Lingkar.co - Kepala Kejaksaan Negeri (Kajari) Serdang Bedagai, Amriyata, dikabarkan diamankan oleh Tim Jaksa Agung Muda Bidang Intelijen Kejaksaan Agung. Informasi tersebut beredar di lingkungan internal kejaksaan, meski hingga kini belum ada keterangan resmi dari Kejaksaan Agung terkait kabar tersebut.
Seorang jaksa yang mengetahui proses pengamanan itu menyebut Amriyata diduga meminta sejumlah uang dengan memanfaatkan kewenangan yang dimilikinya.
“Iya, menggunakan kewenangannya untuk minta duit,” kata seorang jaksa, Sabtu (6/6/2026).
Informasi serupa juga disampaikan oleh jaksa lain di lingkungan Kejaksaan Agung.

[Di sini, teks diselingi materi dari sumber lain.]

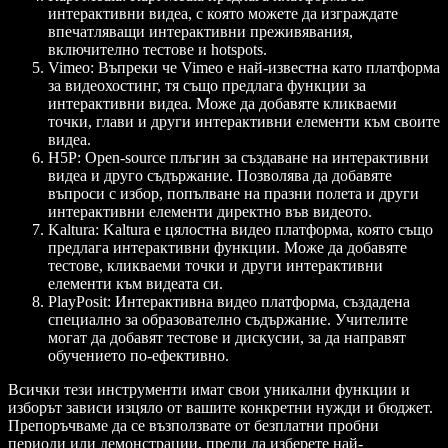
интерактивни видеа, с която можете да изграждате
впечатляващи интерактивни преживявания,
включително тестове и hotspots.
Vimeo
: Въпреки че Vimeo е най-известна като платформа
за видеохостинг, тя също предлага функции за
интерактивни видеа. Може да добавяте кликваеми
точки, глави и други интерактивни елементи към своите
видеа.
H5P
: Open-source плъгин за създаване на интерактивни
видеа и друго съдържание. Позволява да добавяте
въпроси с избор, попълване на празни полета и други
интерактивни елементи директно във видеото.
Kaltura
: Kaltura е цялостна видео платформа, която също
предлага интерактивни функции. Може да добавяте
тестове, кликваеми точки и други интерактивни
елементи към видеата си.
PlayPosit
: Интерактивна видео платформа, създадена
специално за образователно съдържание. Учителите
могат да добавят тестове и дискусии, за да направят
обучението по-ефективно.
Всички тези инструменти имат свои уникални функции и
изборът зависи изцяло от вашите конкретни нужди и бюджет.
Препоръчваме да се възползвате от безплатни пробни
периоди или демонстрации, преди да изберете най-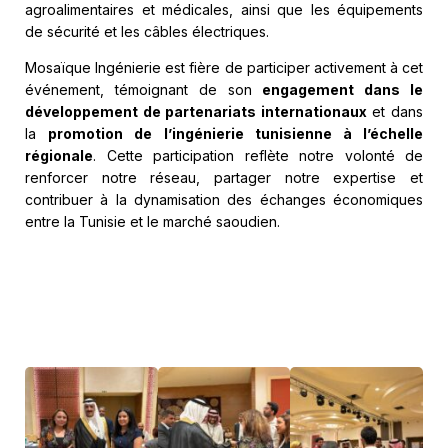
agroalimentaires et médicales, ainsi que les équipements
de sécurité et les câbles électriques.
Mosaïque Ingénierie est fière de participer activement à cet
événement, témoignant de son
engagement dans le
développement de partenariats internationaux
et dans
la
promotion de l’ingénierie tunisienne à l’échelle
régionale
. Cette participation reflète notre volonté de
renforcer notre réseau, partager notre expertise et
contribuer à la dynamisation des échanges économiques
entre la Tunisie et le marché saoudien.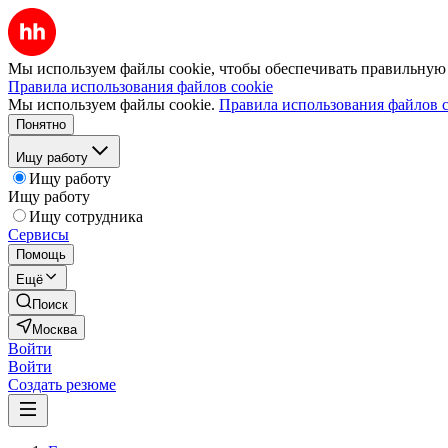
Мы используем файлы cookie, чтобы обеспечивать правильную р
Правила использования файлов cookie
Мы используем файлы cookie.
Правила использования файлов c
Понятно
Ищу работу
Ищу работу
Ищу работу
Ищу сотрудника
Сервисы
Помощь
Ещё
Поиск
Москва
Войти
Войти
Создать резюме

Menurutnya, Amriyata diamankan oleh tim intelijen sekitar dua hari sebelumnya.
Sumber tersebut menyebut dugaan praktik yang dilakukan berkaitan dengan permintaan jatah uang pengamanan dalam sejumlah kegiatan atau proyek. Seluruh transaksi yang diduga terjadi disebut dilakukan secara tunai.

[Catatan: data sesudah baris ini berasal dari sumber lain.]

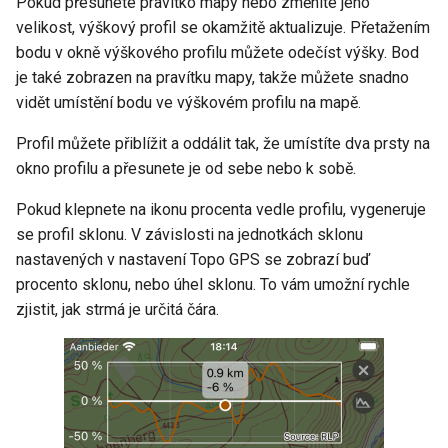
Pokud přesunete pravítko mapy nebo změníte jeho
velikost, výškový profil se okamžitě aktualizuje. Přetažením
bodu v okně výškového profilu můžete odečíst výšky. Bod
je také zobrazen na pravítku mapy, takže můžete snadno
vidět umístění bodu ve výškovém profilu na mapě.
Profil můžete přiblížit a oddálit tak, že umístíte dva prsty na
okno profilu a přesunete je od sebe nebo k sobě.
Pokud klepnete na ikonu procenta vedle profilu, vygeneruje
se profil sklonu. V závislosti na jednotkách sklonu
nastavených v nastavení Topo GPS se zobrazí buď
procento sklonu, nebo úhel sklonu. To vám umožní rychle
zjistit, jak strmá je určitá čára.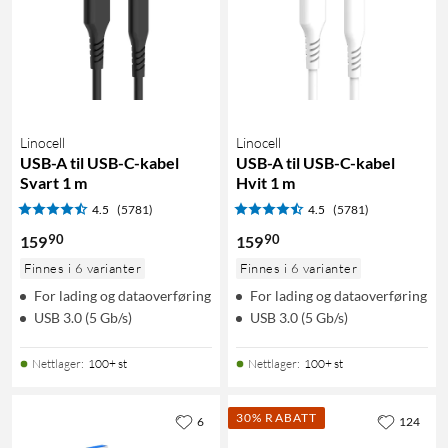
Linocell
Linocell
USB-A til USB-C-kabel
USB-A til USB-C-kabel
Svart 1 m
Hvit 1 m
4.5
(5781)
4.5
(5781)
90
90
159
159
Finnes i 6 varianter
Finnes i 6 varianter
For lading og dataoverføring
For lading og dataoverføring
USB 3.0 (5 Gb/s)
USB 3.0 (5 Gb/s)
Nettlager
:
100+ st
Nettlager
:
100+ st
30% RABATT
6
124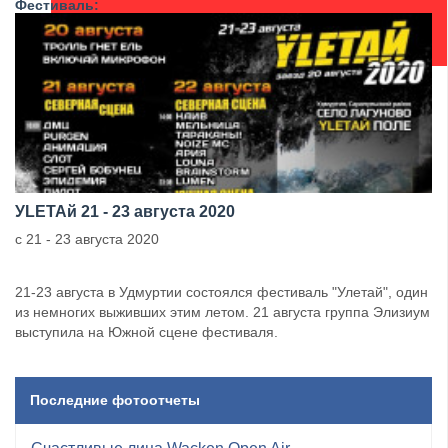
Фестиваль:
УLETAй 21 - 23 августа 2020
с 21 - 23 августа 2020
21-23 августа в Удмуртии состоялся фестиваль "Улетай", один
из немногих выживших этим летом. 21 августа группа Элизиум
выступила на Южной сцене фестиваля.
Последние фотоотчеты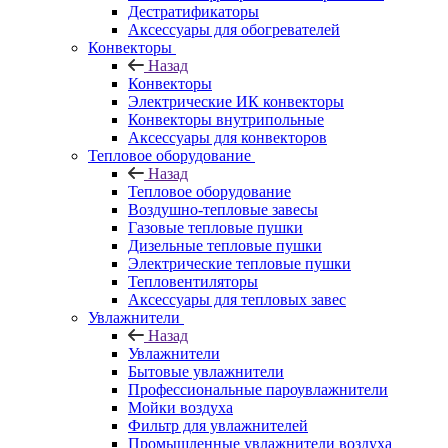
Дестратификаторы
Аксессуары для обогревателей
Конвекторы
Назад
Конвекторы
Электрические ИК конвекторы
Конвекторы внутрипольные
Аксессуары для конвекторов
Тепловое оборудование
Назад
Тепловое оборудование
Воздушно-тепловые завесы
Газовые тепловые пушки
Дизельные тепловые пушки
Электрические тепловые пушки
Тепловентиляторы
Аксессуары для тепловых завес
Увлажнители
Назад
Увлажнители
Бытовые увлажнители
Профессиональные пароувлажнители
Мойки воздуха
Фильтр для увлажнителей
Промышленные увлажнители воздуха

Meski demikian, informasi tersebut masih menunggu konfirmasi resmi dari pihak Kejaksaan Agung.
Upaya konfirmasi telah dilakukan kepada Pelaksana Harian Kepala Pusat Penerangan Hukum Kejaksaan Agung, Mochamad Jeffry. Namun hingga berita ini ditulis, yang bersangkutan belum memberikan tanggapan atas pesan maupun panggilan yang disampaikan.
Amriyata diketahui menjabat sebagai Kepala Kejaksaan Negeri Serdang Bedagai sejak dilantik pada 20 November 2025.

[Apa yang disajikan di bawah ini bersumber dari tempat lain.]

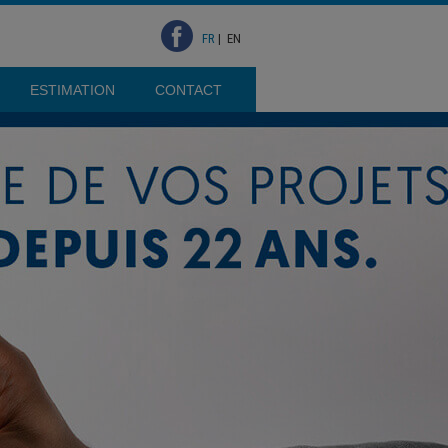
FR
|
EN
ESTIMATION
CONTACT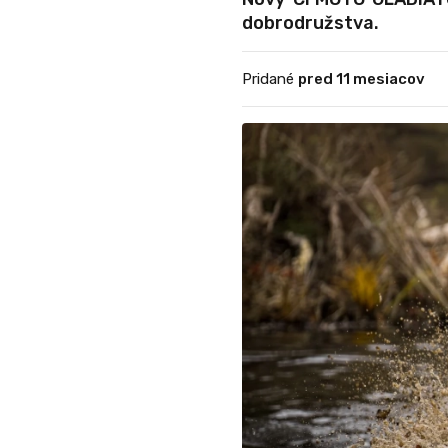
dobrodružstva.
Pridané
pred 11 mesiacov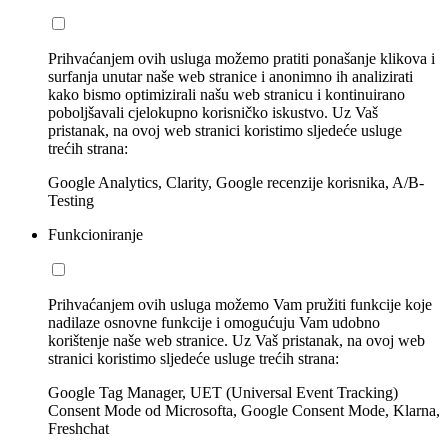
Prihvaćanjem ovih usluga možemo pratiti ponašanje klikova i
surfanja unutar naše web stranice i anonimno ih analizirati
kako bismo optimizirali našu web stranicu i kontinuirano
poboljšavali cjelokupno korisničko iskustvo. Uz Vaš
pristanak, na ovoj web stranici koristimo sljedeće usluge
trećih strana:
Google Analytics, Clarity, Google recenzije korisnika, A/B-
Testing
Funkcioniranje
Prihvaćanjem ovih usluga možemo Vam pružiti funkcije koje
nadilaze osnovne funkcije i omogućuju Vam udobno
korištenje naše web stranice. Uz Vaš pristanak, na ovoj web
stranici koristimo sljedeće usluge trećih strana:
Google Tag Manager, UET (Universal Event Tracking)
Consent Mode od Microsofta, Google Consent Mode, Klarna,
Freshchat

Berdasarkan unggahan akun media sosial resmi Kejaksaan Negeri Serdang Bedagai, Amriyata juga tercatat mengikuti Musyawarah Perencanaan Pembangunan (Musrenbang) Kejaksaan RI secara virtual pada Rabu, (3/6/2026).
Hingga saat ini belum ada penjelasan resmi mengenai status hukum Amriyata maupun detail dugaan pelanggaran yang menjadi dasar pengamanan tersebut. Publik masih menunggu pernyataan resmi dari Kejaksaan Agung terkait perkembangan kasus ini.